Patch Management with Full Disk Encryption

Use the Command Line Helper and DAAutoLogin together to run Windows patch management on devices with Full Disk Encryption installed.

  • Use Command Line Helper to create encrypted values for scripts

    For details, see Using the Command Line Helper.

  • Use DAAutoLogin in various combinations to accomplish different needs

    • After patches are pushed out, call DAAutoLogin inside scripts to:

      • Send a reboot command for the device to display the Windows GINA (graphical identification and authentication) component for confirmation of successful patching
      • Push another round of patches

      For details, see Patching Process for Full Disk Encryption.

    • To streamline the Window update process, use DAAutoLogin to skip the Full Disk Encryption Preboot multiple times

      For details, see Skipping the Preboot Screen.

Note:
  • Make sure to run both tools on a Full Disk Encryption device.

  • Both tools are available in the tools folder of the zip file received from Trend Micro. For assistance, contact Trend Micro Support.

Using the Command Line Helper

Command Line Helper enables encrypted values to pass via the installation script to the Full Disk Encryption preboot and installer.
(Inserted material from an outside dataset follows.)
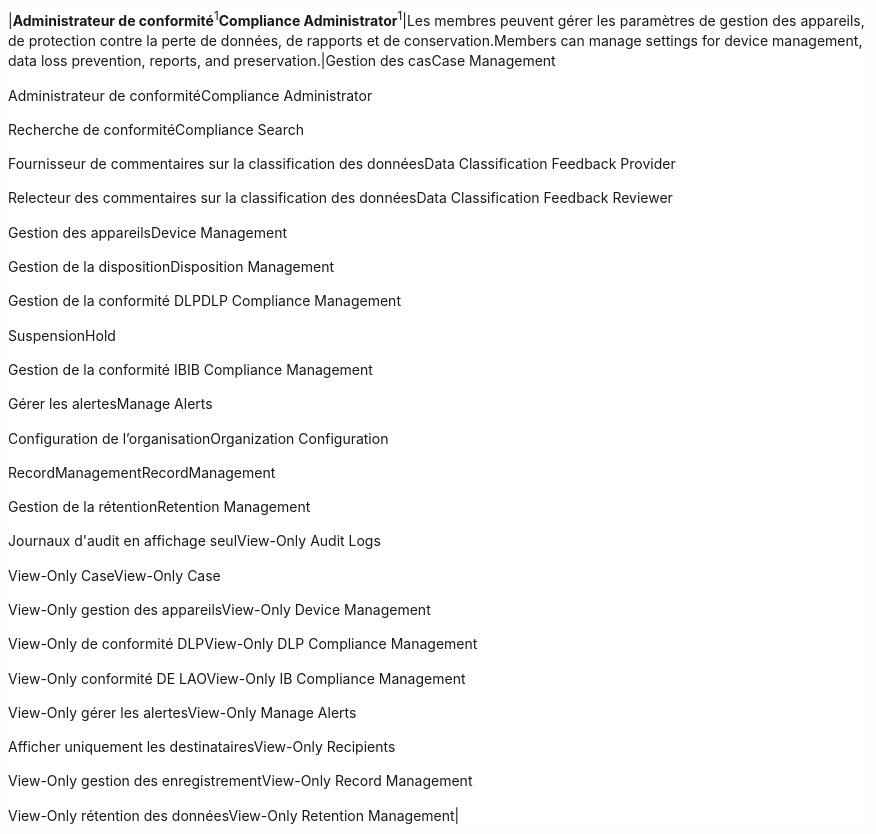 |<span data-ttu-id="39001-166">**Administrateur de conformité**<sup>1</sup></span><span class="sxs-lookup"><span data-stu-id="39001-166">**Compliance Administrator**<sup>1</sup></span></span>|<span data-ttu-id="39001-167">Les membres peuvent gérer les paramètres de gestion des appareils, de protection contre la perte de données, de rapports et de conservation.</span><span class="sxs-lookup"><span data-stu-id="39001-167">Members can manage settings for device management, data loss prevention, reports, and preservation.</span></span>|<span data-ttu-id="39001-168">Gestion des cas</span><span class="sxs-lookup"><span data-stu-id="39001-168">Case Management</span></span> <p> <span data-ttu-id="39001-169">Administrateur de conformité</span><span class="sxs-lookup"><span data-stu-id="39001-169">Compliance Administrator</span></span> <p> <span data-ttu-id="39001-170">Recherche de conformité</span><span class="sxs-lookup"><span data-stu-id="39001-170">Compliance Search</span></span> <p> <span data-ttu-id="39001-171">Fournisseur de commentaires sur la classification des données</span><span class="sxs-lookup"><span data-stu-id="39001-171">Data Classification Feedback Provider</span></span> <p> <span data-ttu-id="39001-172">Relecteur des commentaires sur la classification des données</span><span class="sxs-lookup"><span data-stu-id="39001-172">Data Classification Feedback Reviewer</span></span> <p> <span data-ttu-id="39001-173">Gestion des appareils</span><span class="sxs-lookup"><span data-stu-id="39001-173">Device Management</span></span> <p> <span data-ttu-id="39001-174">Gestion de la disposition</span><span class="sxs-lookup"><span data-stu-id="39001-174">Disposition Management</span></span> <p> <span data-ttu-id="39001-175">Gestion de la conformité DLP</span><span class="sxs-lookup"><span data-stu-id="39001-175">DLP Compliance Management</span></span> <p> <span data-ttu-id="39001-176">Suspension</span><span class="sxs-lookup"><span data-stu-id="39001-176">Hold</span></span> <p> <span data-ttu-id="39001-177">Gestion de la conformité IB</span><span class="sxs-lookup"><span data-stu-id="39001-177">IB Compliance Management</span></span> <p> <span data-ttu-id="39001-178">Gérer les alertes</span><span class="sxs-lookup"><span data-stu-id="39001-178">Manage Alerts</span></span> <p> <span data-ttu-id="39001-179">Configuration de l’organisation</span><span class="sxs-lookup"><span data-stu-id="39001-179">Organization Configuration</span></span> <p> <span data-ttu-id="39001-180">RecordManagement</span><span class="sxs-lookup"><span data-stu-id="39001-180">RecordManagement</span></span> <p> <span data-ttu-id="39001-181">Gestion de la rétention</span><span class="sxs-lookup"><span data-stu-id="39001-181">Retention Management</span></span> <p> <span data-ttu-id="39001-182">Journaux d'audit en affichage seul</span><span class="sxs-lookup"><span data-stu-id="39001-182">View-Only Audit Logs</span></span> <p> <span data-ttu-id="39001-183">View-Only Case</span><span class="sxs-lookup"><span data-stu-id="39001-183">View-Only Case</span></span> <p> <span data-ttu-id="39001-184">View-Only gestion des appareils</span><span class="sxs-lookup"><span data-stu-id="39001-184">View-Only Device Management</span></span> <p> <span data-ttu-id="39001-185">View-Only de conformité DLP</span><span class="sxs-lookup"><span data-stu-id="39001-185">View-Only DLP Compliance Management</span></span> <p> <span data-ttu-id="39001-186">View-Only conformité DE LAO</span><span class="sxs-lookup"><span data-stu-id="39001-186">View-Only IB Compliance Management</span></span> <p> <span data-ttu-id="39001-187">View-Only gérer les alertes</span><span class="sxs-lookup"><span data-stu-id="39001-187">View-Only Manage Alerts</span></span> <p> <span data-ttu-id="39001-188">Afficher uniquement les destinataires</span><span class="sxs-lookup"><span data-stu-id="39001-188">View-Only Recipients</span></span> <p> <span data-ttu-id="39001-189">View-Only gestion des enregistrement</span><span class="sxs-lookup"><span data-stu-id="39001-189">View-Only Record Management</span></span> <p> <span data-ttu-id="39001-190">View-Only rétention des données</span><span class="sxs-lookup"><span data-stu-id="39001-190">View-Only Retention Management</span></span>|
You can manually use Command Line Helper to generate encrypted values of strings for installation scripts or patch management.

  1. Download the Command Line Helper tool and locate the tool in your Endpoint Encryption download folder.

    The Command Line Helper tool is part of the PolicyServer installation package. Go to Trend Micro Download Center, select the Endpoint Encryption, and download the PolicyServer package.

    http://downloadcenter.trendmicro.com/

    The Command Line Helper tool is located in the following directory:

    <download_directory>\TMEE_PolicyServer\Tools\Command Line Helper

  2. Open a command prompt.
  3. Change the directory to the directory of the Command Line Helper tool.

    Example:

    cd C:\TMEE_PolicyServer\Tools\Command Line Helper

  4. Type CommandLineHelper.exe followed by the string that you want to encrypt, and press ENTER.

    Example:

    CommandLineHelper.exe examplepassword

    Tip:

    It may be easier to copy the generated value directly from a text file.

    In that case, the above example would be modified as follows:

    CommandLineHelper.exe examplepassword > file.txt

    The Command Line Helper produces an encrypted string.

Patching Process for Full Disk Encryption

  1. Push patches to targeted Full Disk Encryption devices.
  2. Follow up with a script using DAAutoLogin.
  3. Send a reboot command for the Full Disk Encryption device to load Windows GINA for confirmation of successful patching or to push another round of patches.